- [EXERCISE REQUIREMENTS]:
For this exercise, repeat the records below exactly and omit every picture.

Dataset excerpts
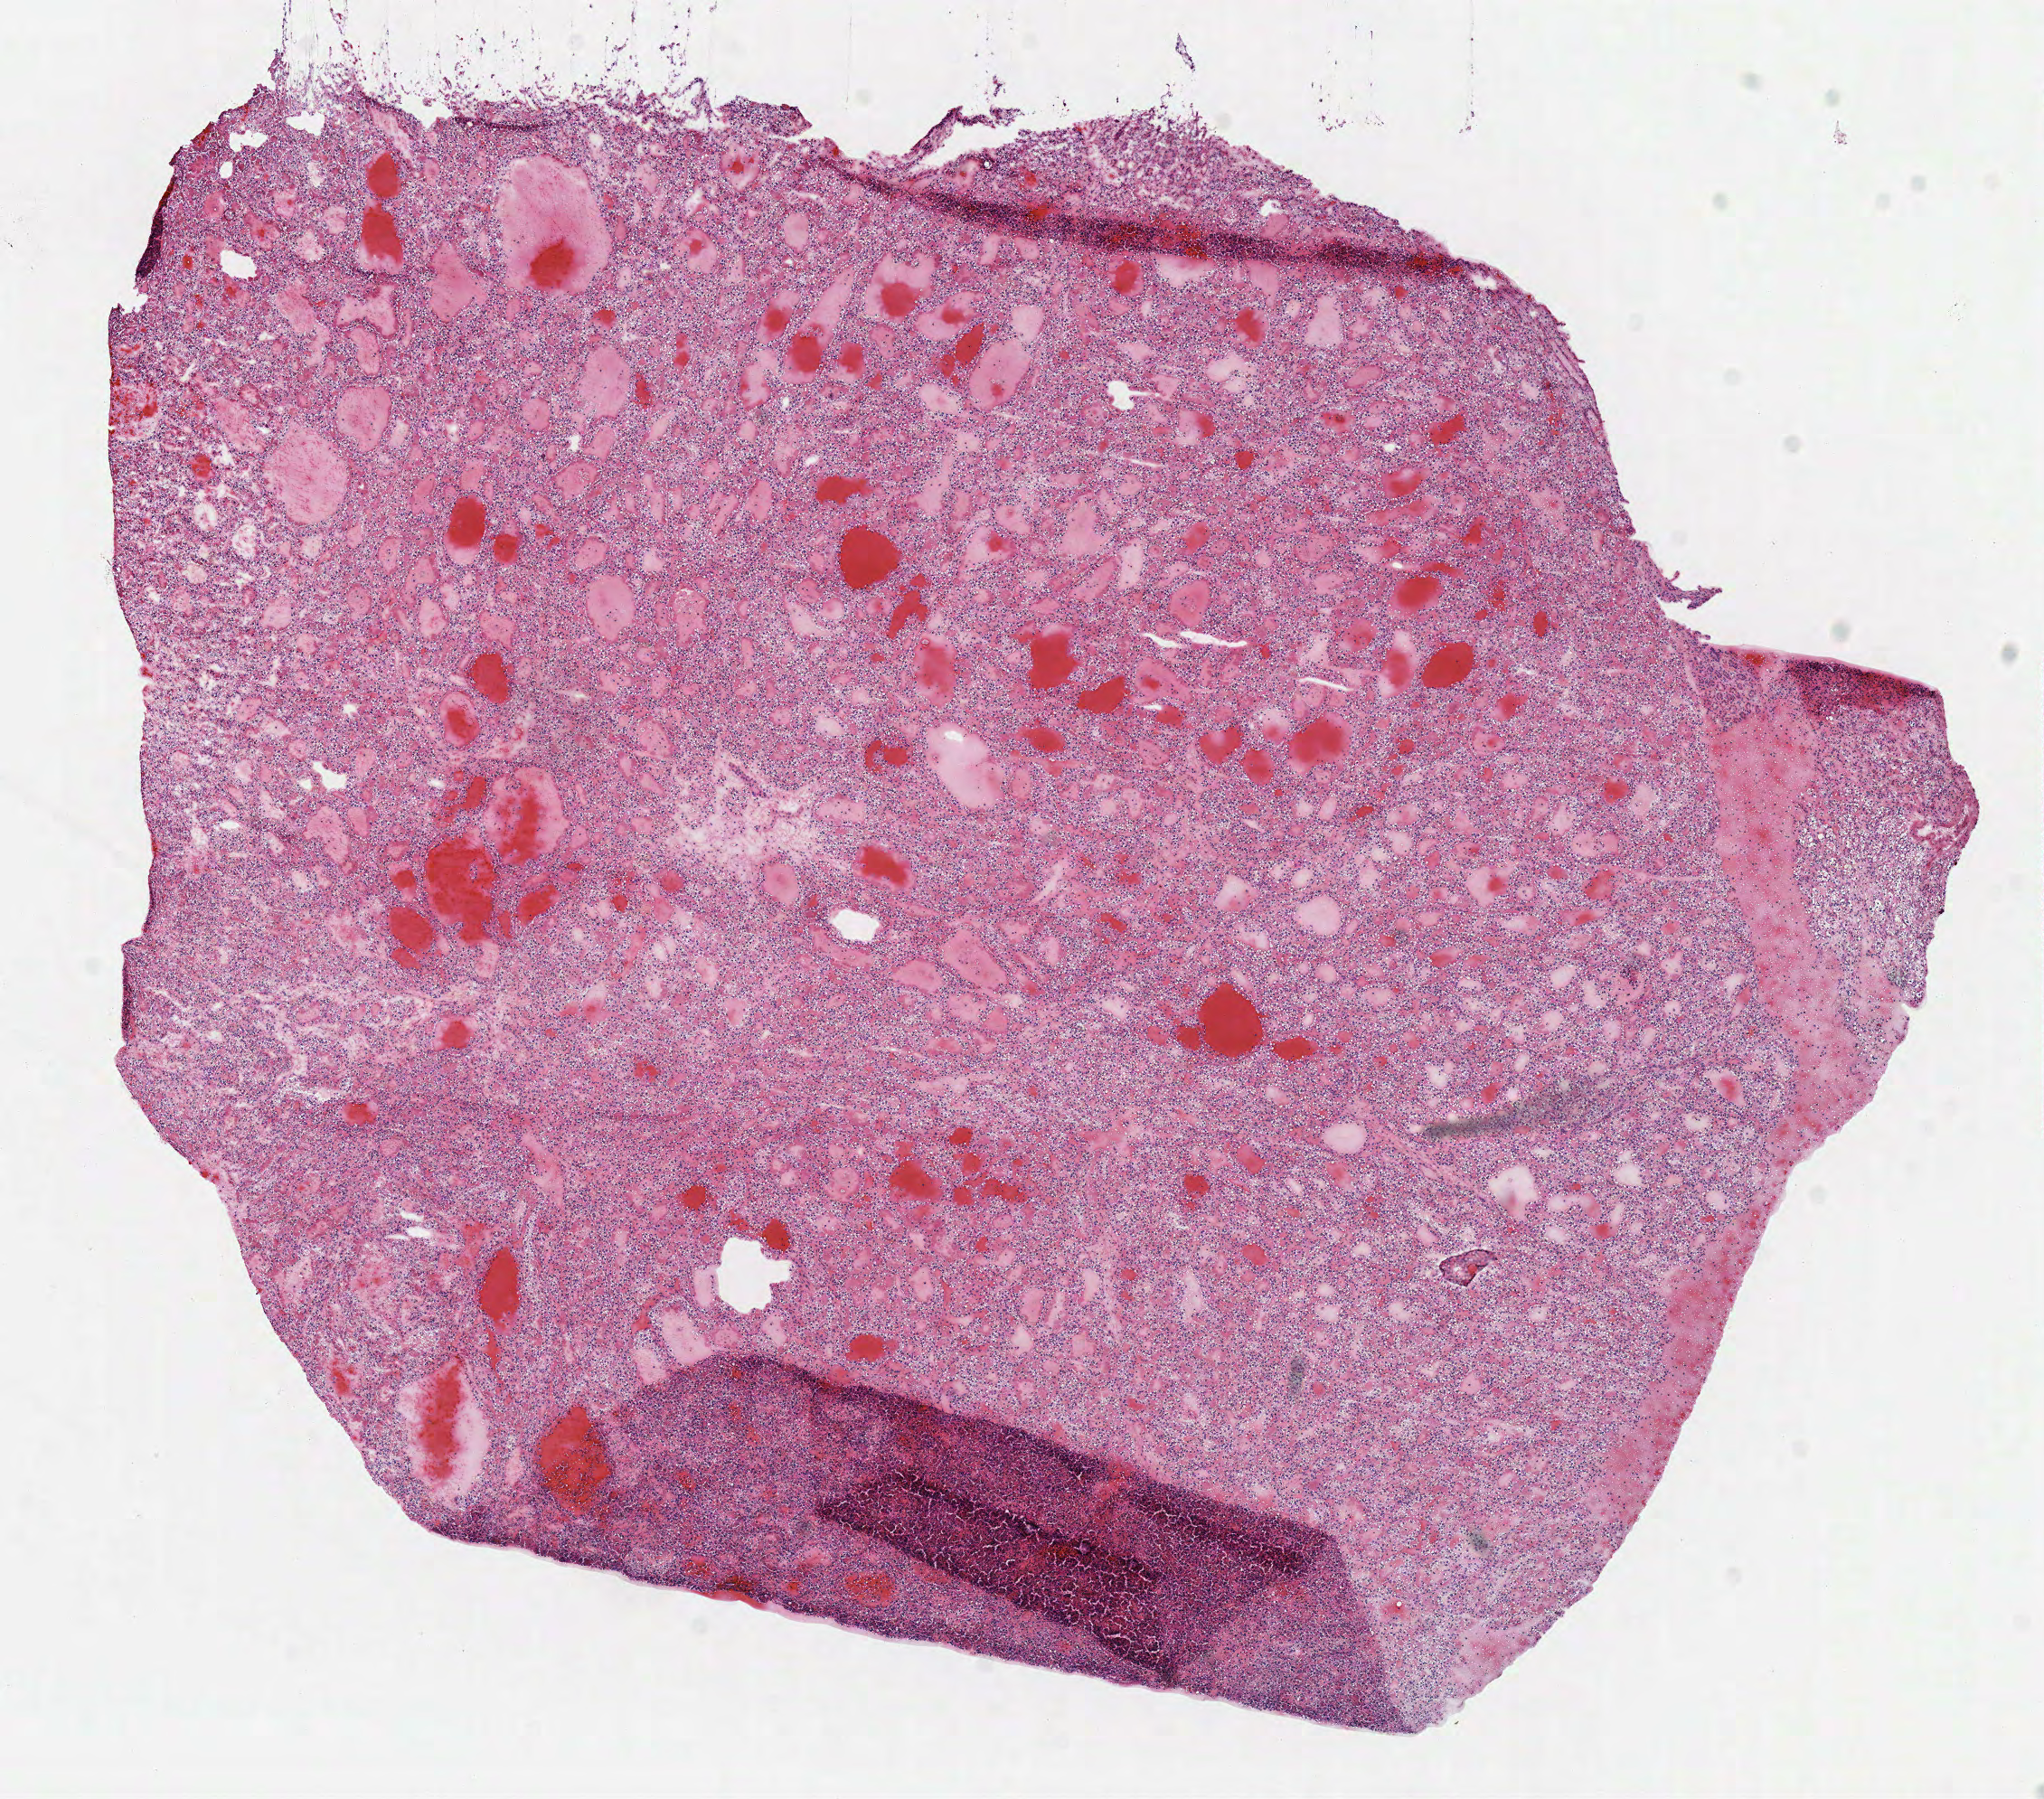
Digitized H&E tissue section (whole slide) — low-resolution overview of the scanned area, about 8.9 x 7.8 mm (slide scanned at 40x); frozen section from the top of the tissue portion; kidney, primary tumour sample. Female patient; age at initial diagnosis 44 years. Histologic grade: G2 (moderately differentiated). Composition of this section per pathologist review: tumour cells 95%, tumour nuclei 85%, normal cells 0%, stromal cells 5%, necrosis 0%.
AJCC pathologic stage: I. Laterality: right. Histologic diagnosis: Clear cell adenocarcinoma, NOS. TNM: T1a NX M0.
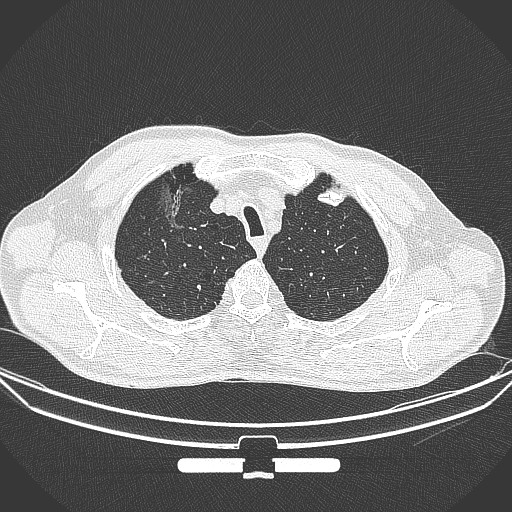
Chest CT, one axial slice. Slice 293 of 355 in the series (ordered by position). Lung window (W 1500 / L -600 HU). 1 mm slice thickness. 512 × 512 image matrix. Male patient, age 67 years. From the clinical record (not read from this slice): clinical TNM (as recorded): T1c N0 M0; histopathological grade: G2.
Structures marked on this image (bounding box drawn by a radiologist):
- lung tumour (recorded histology: adenocarcinoma): bounding box [x1, y1, x2, y2] px = [151, 182, 193, 238]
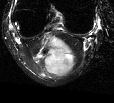
MRI of an extremity soft-tissue mass, one axial slice; slice 13 of 44 in the series (ordered by position); T2-weighted fat-saturated; MR volume resampled by the dataset authors to the PET/CT grid (not the native acquisition matrix); 3.27 mm slice thickness; 114 × 103 image matrix, field of view 111 × 101 mm. Female patient. Case-level facts recorded for this patient, not image findings: histological type: liposarcoma; site of the primary tumour: right thigh.
Outlined on this slice (expert contour drawn on MRI and transferred to this co-registered scan by the dataset authors):
- gross tumour volume (mass): box from (x=33, y=33) to (x=76, y=76) px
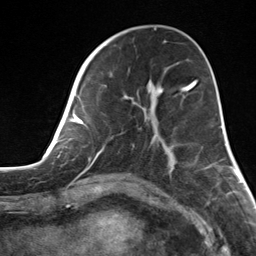
Breast MRI, one axial slice. Cropped to one breast. Dynamic contrast-enhanced series, time point 2 of 7 at this slice position (early post-contrast). 3 T. TE 1.8 ms, TR 4.7 ms. 1.3 mm slice thickness. 256 × 256 image matrix, field of view 150 × 150 mm. Female patient.
Outlined on this slice (semi-automatically segmented with operator editing):
- enhancing-tissue mask used for the functional tumour volume (all voxels passing the contrast-enhancement thresholds inside the analysis volume; usually the tumour): bounding box (x1, y1, x2, y2) in pixels: (82, 55, 172, 170)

- [YOUR RESPONSE]:
Digitized H&E tissue section (whole slide) — low-resolution overview of the scanned area, about 8.9 x 7.8 mm (slide scanned at 40x); frozen section from the top of the tissue portion; kidney, primary tumour sample. Female patient; age at initial diagnosis 44 years. Histologic grade: G2 (moderately differentiated). Composition of this section per pathologist review: tumour cells 95%, tumour nuclei 85%, normal cells 0%, stromal cells 5%, necrosis 0%.
AJCC pathologic stage: I. Laterality: right. Histologic diagnosis: Clear cell adenocarcinoma, NOS. TNM: T1a NX M0.
Chest CT, one axial slice. Slice 293 of 355 in the series (ordered by position). Lung window (W 1500 / L -600 HU). 1 mm slice thickness. 512 × 512 image matrix. Male patient, age 67 years. From the clinical record (not read from this slice): clinical TNM (as recorded): T1c N0 M0; histopathological grade: G2.
Structures marked on this image (bounding box drawn by a radiologist):
- lung tumour (recorded histology: adenocarcinoma): bounding box [x1, y1, x2, y2] px = [151, 182, 193, 238]
MRI of an extremity soft-tissue mass, one axial slice; slice 13 of 44 in the series (ordered by position); T2-weighted fat-saturated; MR volume resampled by the dataset authors to the PET/CT grid (not the native acquisition matrix); 3.27 mm slice thickness; 114 × 103 image matrix, field of view 111 × 101 mm. Female patient. Case-level facts recorded for this patient, not image findings: histological type: liposarcoma; site of the primary tumour: right thigh.
Outlined on this slice (expert contour drawn on MRI and transferred to this co-registered scan by the dataset authors):
- gross tumour volume (mass): box from (x=33, y=33) to (x=76, y=76) px
Breast MRI, one axial slice. Cropped to one breast. Dynamic contrast-enhanced series, time point 2 of 7 at this slice position (early post-contrast). 3 T. TE 1.8 ms, TR 4.7 ms. 1.3 mm slice thickness. 256 × 256 image matrix, field of view 150 × 150 mm. Female patient.
Outlined on this slice (semi-automatically segmented with operator editing):
- enhancing-tissue mask used for the functional tumour volume (all voxels passing the contrast-enhancement thresholds inside the analysis volume; usually the tumour): bounding box (x1, y1, x2, y2) in pixels: (82, 55, 172, 170)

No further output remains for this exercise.